:: THE PROBLEM ::
With "wrist" as the search word, show every line of the material that has it.

:: DATASET RECORDS ::
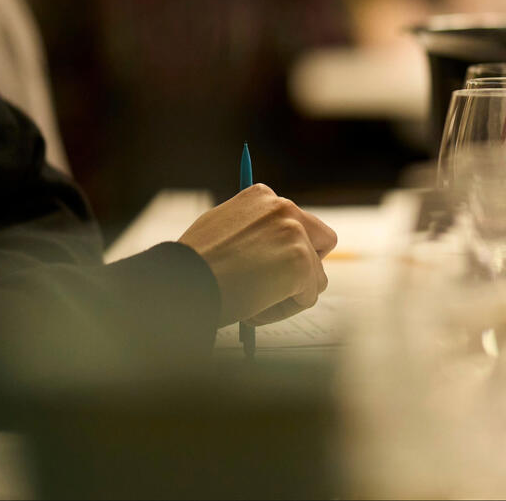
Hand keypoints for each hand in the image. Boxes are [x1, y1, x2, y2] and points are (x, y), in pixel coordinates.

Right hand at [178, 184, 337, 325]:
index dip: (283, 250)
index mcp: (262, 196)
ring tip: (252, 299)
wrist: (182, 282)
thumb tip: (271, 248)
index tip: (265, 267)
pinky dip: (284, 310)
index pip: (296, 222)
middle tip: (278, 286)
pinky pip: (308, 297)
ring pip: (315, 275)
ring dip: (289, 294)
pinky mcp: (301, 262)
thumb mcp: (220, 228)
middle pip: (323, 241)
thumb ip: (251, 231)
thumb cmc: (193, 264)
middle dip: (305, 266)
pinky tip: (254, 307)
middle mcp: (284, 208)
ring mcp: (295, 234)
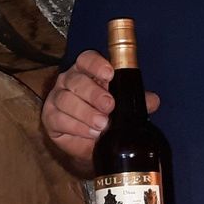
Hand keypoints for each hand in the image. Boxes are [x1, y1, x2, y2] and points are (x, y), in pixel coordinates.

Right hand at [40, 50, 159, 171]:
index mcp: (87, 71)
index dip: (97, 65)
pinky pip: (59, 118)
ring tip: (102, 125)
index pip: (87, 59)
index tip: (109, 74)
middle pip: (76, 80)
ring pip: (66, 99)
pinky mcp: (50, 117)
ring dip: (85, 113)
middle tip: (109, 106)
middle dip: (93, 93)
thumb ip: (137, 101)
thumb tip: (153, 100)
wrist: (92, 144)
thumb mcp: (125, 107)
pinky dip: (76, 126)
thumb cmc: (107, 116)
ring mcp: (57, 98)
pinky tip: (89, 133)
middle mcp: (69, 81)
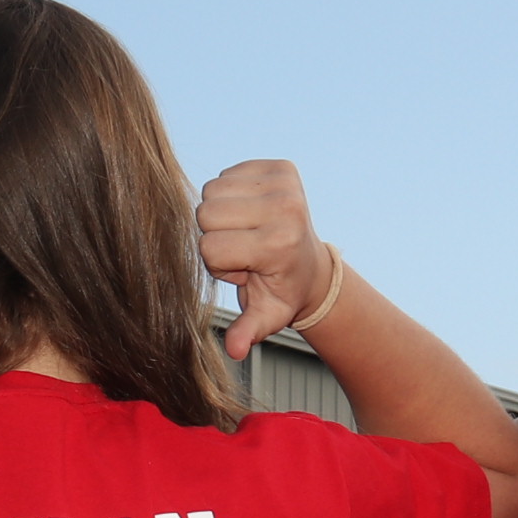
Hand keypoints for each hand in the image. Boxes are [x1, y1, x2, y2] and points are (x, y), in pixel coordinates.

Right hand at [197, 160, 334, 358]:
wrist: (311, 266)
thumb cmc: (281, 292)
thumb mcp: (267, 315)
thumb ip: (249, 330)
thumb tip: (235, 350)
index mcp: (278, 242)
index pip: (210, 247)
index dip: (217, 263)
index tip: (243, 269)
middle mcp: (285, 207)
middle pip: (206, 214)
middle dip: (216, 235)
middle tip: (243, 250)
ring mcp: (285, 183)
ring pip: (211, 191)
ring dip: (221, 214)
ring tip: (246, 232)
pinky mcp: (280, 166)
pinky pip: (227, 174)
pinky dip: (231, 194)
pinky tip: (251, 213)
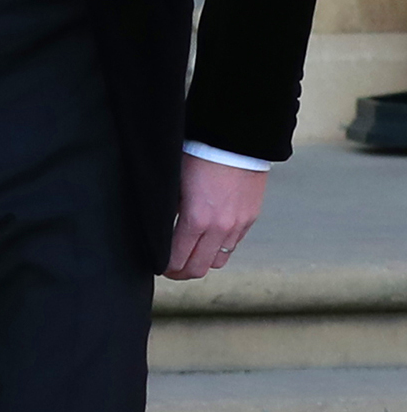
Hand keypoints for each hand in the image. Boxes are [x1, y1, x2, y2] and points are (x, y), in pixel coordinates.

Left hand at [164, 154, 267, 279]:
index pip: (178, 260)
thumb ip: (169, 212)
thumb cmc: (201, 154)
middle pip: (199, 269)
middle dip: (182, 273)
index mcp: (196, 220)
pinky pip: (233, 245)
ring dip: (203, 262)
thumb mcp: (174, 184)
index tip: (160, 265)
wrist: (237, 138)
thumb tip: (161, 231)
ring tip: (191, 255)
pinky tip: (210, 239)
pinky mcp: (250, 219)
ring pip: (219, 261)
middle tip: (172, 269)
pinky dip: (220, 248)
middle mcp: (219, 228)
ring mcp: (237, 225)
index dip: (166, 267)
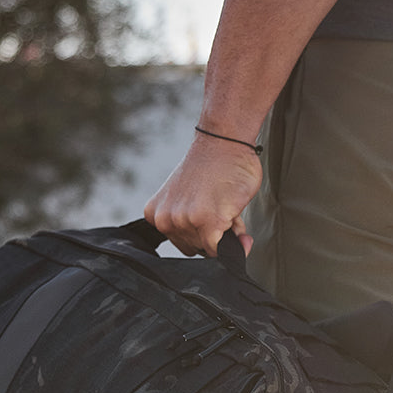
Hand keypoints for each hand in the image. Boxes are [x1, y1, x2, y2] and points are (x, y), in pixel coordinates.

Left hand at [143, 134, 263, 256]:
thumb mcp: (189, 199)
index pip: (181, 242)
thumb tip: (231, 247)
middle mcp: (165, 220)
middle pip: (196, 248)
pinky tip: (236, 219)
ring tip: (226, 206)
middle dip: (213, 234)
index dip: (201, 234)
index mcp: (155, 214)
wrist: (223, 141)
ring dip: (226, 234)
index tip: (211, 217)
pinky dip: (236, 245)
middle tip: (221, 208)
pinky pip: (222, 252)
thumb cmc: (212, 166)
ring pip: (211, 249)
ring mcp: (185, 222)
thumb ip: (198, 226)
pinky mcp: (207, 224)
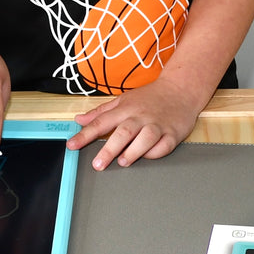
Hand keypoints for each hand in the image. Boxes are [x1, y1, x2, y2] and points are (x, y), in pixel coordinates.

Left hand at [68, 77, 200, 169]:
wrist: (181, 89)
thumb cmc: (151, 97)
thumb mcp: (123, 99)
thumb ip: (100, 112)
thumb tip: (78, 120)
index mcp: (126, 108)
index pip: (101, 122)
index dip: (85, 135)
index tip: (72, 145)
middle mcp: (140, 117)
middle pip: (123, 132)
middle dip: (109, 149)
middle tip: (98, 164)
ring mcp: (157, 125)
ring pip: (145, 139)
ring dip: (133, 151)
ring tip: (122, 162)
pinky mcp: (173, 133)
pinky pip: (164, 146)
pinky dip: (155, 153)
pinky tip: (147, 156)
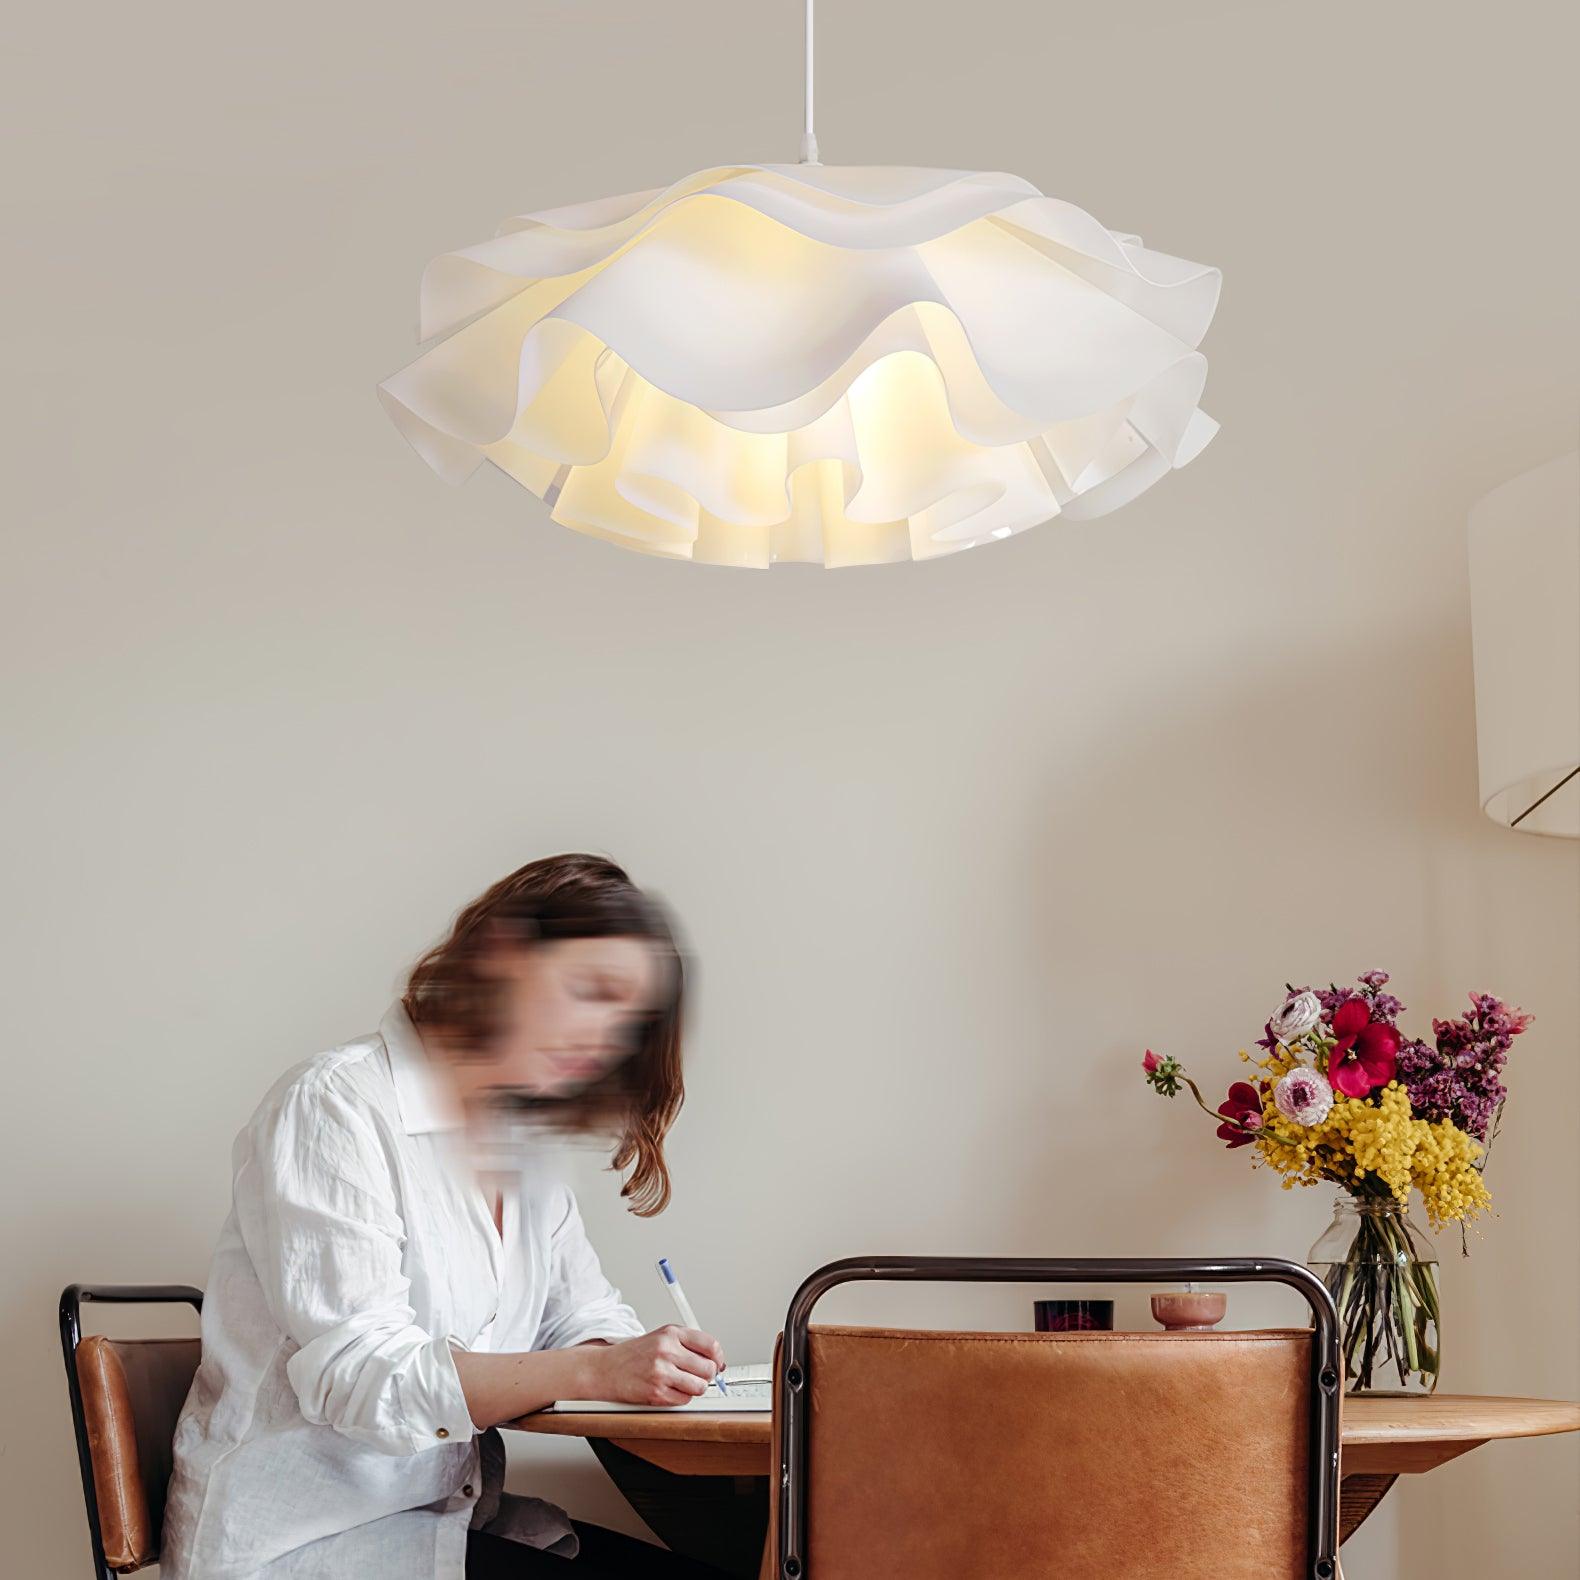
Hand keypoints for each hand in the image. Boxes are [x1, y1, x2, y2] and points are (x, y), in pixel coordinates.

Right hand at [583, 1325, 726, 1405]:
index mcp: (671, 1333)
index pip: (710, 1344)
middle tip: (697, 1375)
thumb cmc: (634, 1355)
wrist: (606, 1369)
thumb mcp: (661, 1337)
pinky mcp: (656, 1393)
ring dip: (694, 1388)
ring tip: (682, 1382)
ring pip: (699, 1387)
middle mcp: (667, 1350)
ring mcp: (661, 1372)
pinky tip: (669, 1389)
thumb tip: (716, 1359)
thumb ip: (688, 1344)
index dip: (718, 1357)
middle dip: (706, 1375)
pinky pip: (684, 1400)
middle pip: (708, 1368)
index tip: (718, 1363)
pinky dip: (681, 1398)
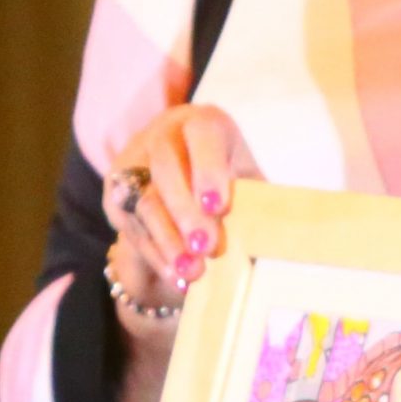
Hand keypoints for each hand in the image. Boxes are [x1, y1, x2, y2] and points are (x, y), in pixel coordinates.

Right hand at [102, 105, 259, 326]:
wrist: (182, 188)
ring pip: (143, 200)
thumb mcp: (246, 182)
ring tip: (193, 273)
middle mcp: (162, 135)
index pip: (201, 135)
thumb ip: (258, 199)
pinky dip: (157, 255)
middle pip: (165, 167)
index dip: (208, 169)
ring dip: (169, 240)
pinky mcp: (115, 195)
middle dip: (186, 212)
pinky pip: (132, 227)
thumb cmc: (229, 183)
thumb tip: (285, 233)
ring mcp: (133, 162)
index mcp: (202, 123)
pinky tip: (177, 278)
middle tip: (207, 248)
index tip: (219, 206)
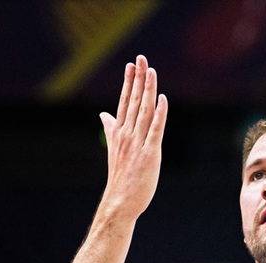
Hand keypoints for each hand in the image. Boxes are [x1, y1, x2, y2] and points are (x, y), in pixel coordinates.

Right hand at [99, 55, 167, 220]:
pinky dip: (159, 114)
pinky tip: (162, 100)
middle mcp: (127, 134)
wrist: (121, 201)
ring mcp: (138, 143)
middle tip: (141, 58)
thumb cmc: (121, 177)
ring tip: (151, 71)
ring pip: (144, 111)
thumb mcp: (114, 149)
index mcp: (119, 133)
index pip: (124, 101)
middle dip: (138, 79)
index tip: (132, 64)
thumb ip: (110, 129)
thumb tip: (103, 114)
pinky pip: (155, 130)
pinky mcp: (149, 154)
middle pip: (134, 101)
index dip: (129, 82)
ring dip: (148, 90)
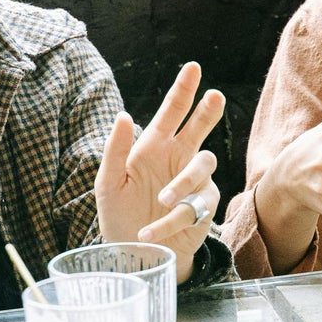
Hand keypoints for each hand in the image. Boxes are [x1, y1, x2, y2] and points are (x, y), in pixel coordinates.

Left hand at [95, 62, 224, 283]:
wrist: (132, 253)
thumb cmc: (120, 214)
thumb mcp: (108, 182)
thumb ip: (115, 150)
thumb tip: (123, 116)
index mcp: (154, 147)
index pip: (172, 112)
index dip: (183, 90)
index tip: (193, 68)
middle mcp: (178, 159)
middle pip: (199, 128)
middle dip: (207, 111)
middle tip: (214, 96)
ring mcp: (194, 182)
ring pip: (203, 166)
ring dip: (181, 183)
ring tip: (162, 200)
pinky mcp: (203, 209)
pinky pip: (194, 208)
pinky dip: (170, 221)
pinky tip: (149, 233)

:: OUTPUT ::
wrist: (182, 282)
wrist: (92, 144)
wrist: (311, 266)
wrist: (237, 138)
wrist: (223, 141)
wrist: (181, 89)
wrist: (606, 1369)
wrist: (182, 188)
wrist: (121, 201)
wrist: (132, 253)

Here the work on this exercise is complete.